- Education: University of California Berkeley (2006) Harvard University (1997)
- Known for: Research in Microbiology, Environmental Activist
- Website: https://kristendeangelis.net/

= Kristen DeAngelis =

American microbiologist, environmental activist

Kristen M. DeAngelis is a professor in the department of Microbiology at the University of Massachusetts where she studies soil microbes in relation to climate change.

==Early life and education==

DeAngelis is originally from Watertown, Massachusetts. She graduated from Harvard University within the Biology department in 1997. DeAngelis received her Ph.D. in Microbiology from the University of California Berkeley in 2006. She subsequently worked as a Seaborg Postdoctoral Fellow at Lawrence Berkeley National Laboratory and in the Deconstruction Division at the Joint BioEnergy Institute

== Career and research ==
She is currently a lead researcher at the University of Massachusetts on soil microbes and their connection to global warming. Specifically, DeAngelis focuses on the adaptability of soil microbes and their responses to climate change in order to better understand soil ecology and its role as a carbon sink. Using plots of ground that have been artificially heated to $5^\circ C$ warmer than surrounding earth, DeAngelis, along with other qualified researchers, is attempting to simulate climate change and its potential effects on Earth. This is a part of a long term study at the Harvard Forest in Massachusetts, which has been going on since 1991. Her participation is key in discovering unexpected results, in which the scientists have observed changes in the composition and functional potential of soil bacterial communities which are correlated with alternating periods of accelerated and stationary CO_{2} release from the soils. Her current work evaluates the hypothesis that there is an evolutionary component to the soil bacterial response to long-term warming at this site.

Some of her past research includes studying the responses of microbes in the Arctic to thawing permafrost to better understand their role in the Earth's natural carbon cycle, and the potential production of biofuels by microbes. She also was involved in the development of a new technology to investigate microbes more in depth.

She offered paid internships at her lab at UMass to students of many ages, including high school seniors.
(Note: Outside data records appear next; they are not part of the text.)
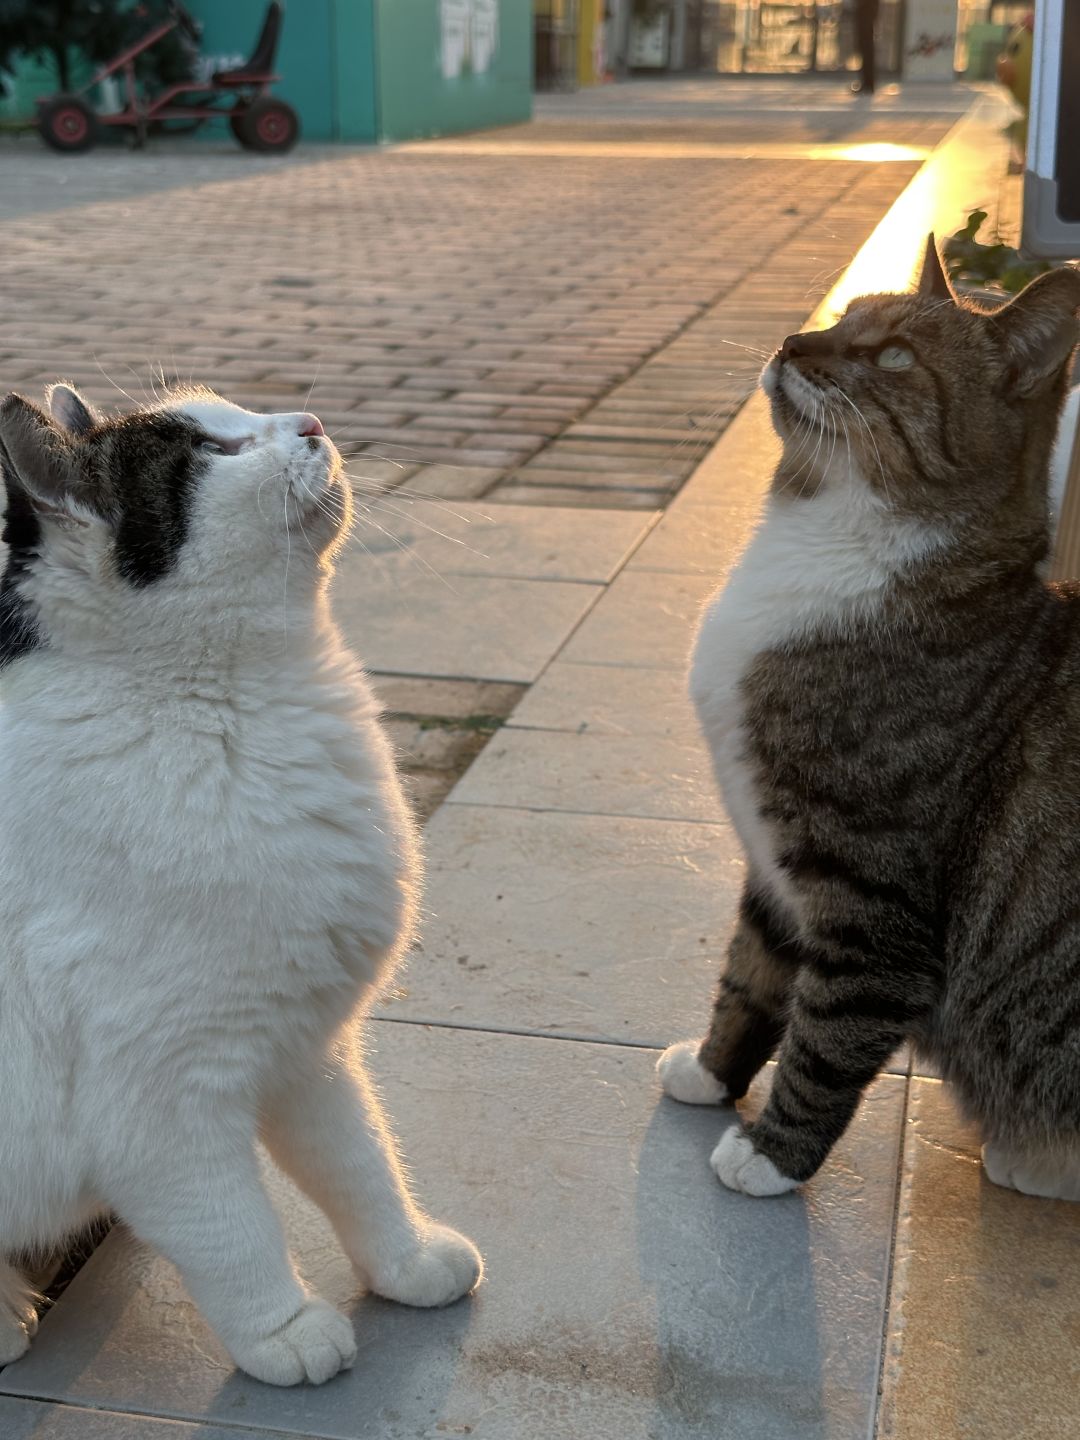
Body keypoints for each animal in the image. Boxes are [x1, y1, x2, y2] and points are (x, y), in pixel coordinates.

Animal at [0, 380, 480, 1382]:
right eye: (211, 453)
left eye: (237, 414)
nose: (312, 421)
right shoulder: (161, 1103)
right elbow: (233, 1230)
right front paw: (283, 1329)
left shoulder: (307, 1047)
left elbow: (361, 1165)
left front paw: (406, 1260)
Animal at [659, 239, 1080, 1203]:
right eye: (845, 318)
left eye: (891, 356)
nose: (793, 337)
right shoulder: (774, 862)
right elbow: (752, 975)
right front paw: (713, 1072)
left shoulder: (872, 893)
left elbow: (831, 1029)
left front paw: (772, 1155)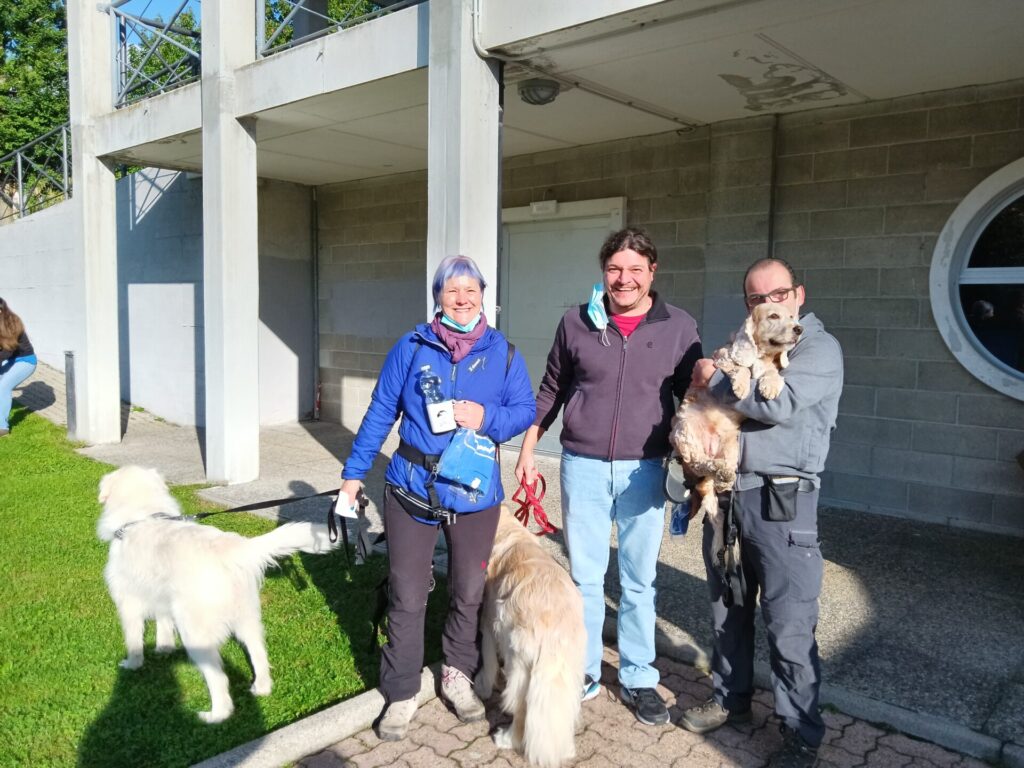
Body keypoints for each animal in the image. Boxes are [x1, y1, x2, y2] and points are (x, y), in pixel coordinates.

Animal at [96, 466, 335, 724]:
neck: (143, 515)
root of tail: (232, 549)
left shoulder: (128, 602)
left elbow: (133, 640)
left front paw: (132, 664)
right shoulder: (161, 597)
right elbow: (164, 624)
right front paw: (164, 648)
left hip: (197, 635)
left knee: (219, 678)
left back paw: (215, 716)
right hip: (248, 619)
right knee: (259, 654)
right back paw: (261, 688)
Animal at [477, 507, 589, 765]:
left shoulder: (488, 621)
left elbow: (488, 660)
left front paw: (482, 686)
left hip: (520, 664)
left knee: (521, 709)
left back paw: (507, 739)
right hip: (569, 670)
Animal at [667, 305, 802, 565]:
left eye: (793, 317)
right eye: (773, 316)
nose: (799, 329)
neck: (761, 356)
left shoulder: (771, 368)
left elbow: (774, 373)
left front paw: (770, 386)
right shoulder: (721, 359)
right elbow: (737, 368)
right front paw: (741, 385)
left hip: (731, 446)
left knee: (718, 507)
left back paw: (724, 478)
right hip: (686, 429)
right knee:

Her interns' research results include information that may affect the availability of bio-fuels as well as understanding potential ecological responses to climate change.

=== Publications ===
One of DeAngelis' most cited articles pertains to relationships between functionality in the rhizosphere and oat root growth, specifically focusing on the effects of microbial organisms in this layer. Other significant publications include:

- Microbial communities acclimate to recurring changes in soil redox potential status, Environmental Microbiology (2010)
- Characterization of trapped lignin-degrading microbes in tropical forest soil, PLoS ONE (2011)
- Strategies for enhancing the effectiveness of metagenomic-based enzyme discovery in lignocellulolytic microbial communities, Bioenergy Research (2010)
- Bacterial quorum sensing and nitrogen cycling in rhizosphere soil, FEMS Microbiology Ecology (2008)
- Two novel bacterial biosensors for detection of nitrate availability in the rhizosphere, Applied and Environmental Microbiology (2010)

=== Memberships ===
DeAngelis has served the Ecological Society of America as Chair of the Microbiology Section (2015–16), Vice President (2014-15), and Secretary (2013–14)

=== Public engagement and activism ===
DeAngelis has participated in climate activist groups and marches, such as the one that took place in Massachusetts in early 2019. During this particular march, she interested hundreds of people in registering to vote within their counties in the United States in an attempt to increase political advocacy surrounding laws that affect the environment. She is also active within 500 Women Scientists Pod in Amherst, Massachusetts, where the group encourages scientific engagement from females around the world.

== Awards and honors ==
Funding for her most recent research was awarded by the federal government in 2018; she received two grants that will be financially dispersed over a period of 5 years, totaling around $2.5 million. This award was given to DeAngelis by the NSF (National Science Foundation) as a CAREER award (Faculty Early Career Development Program).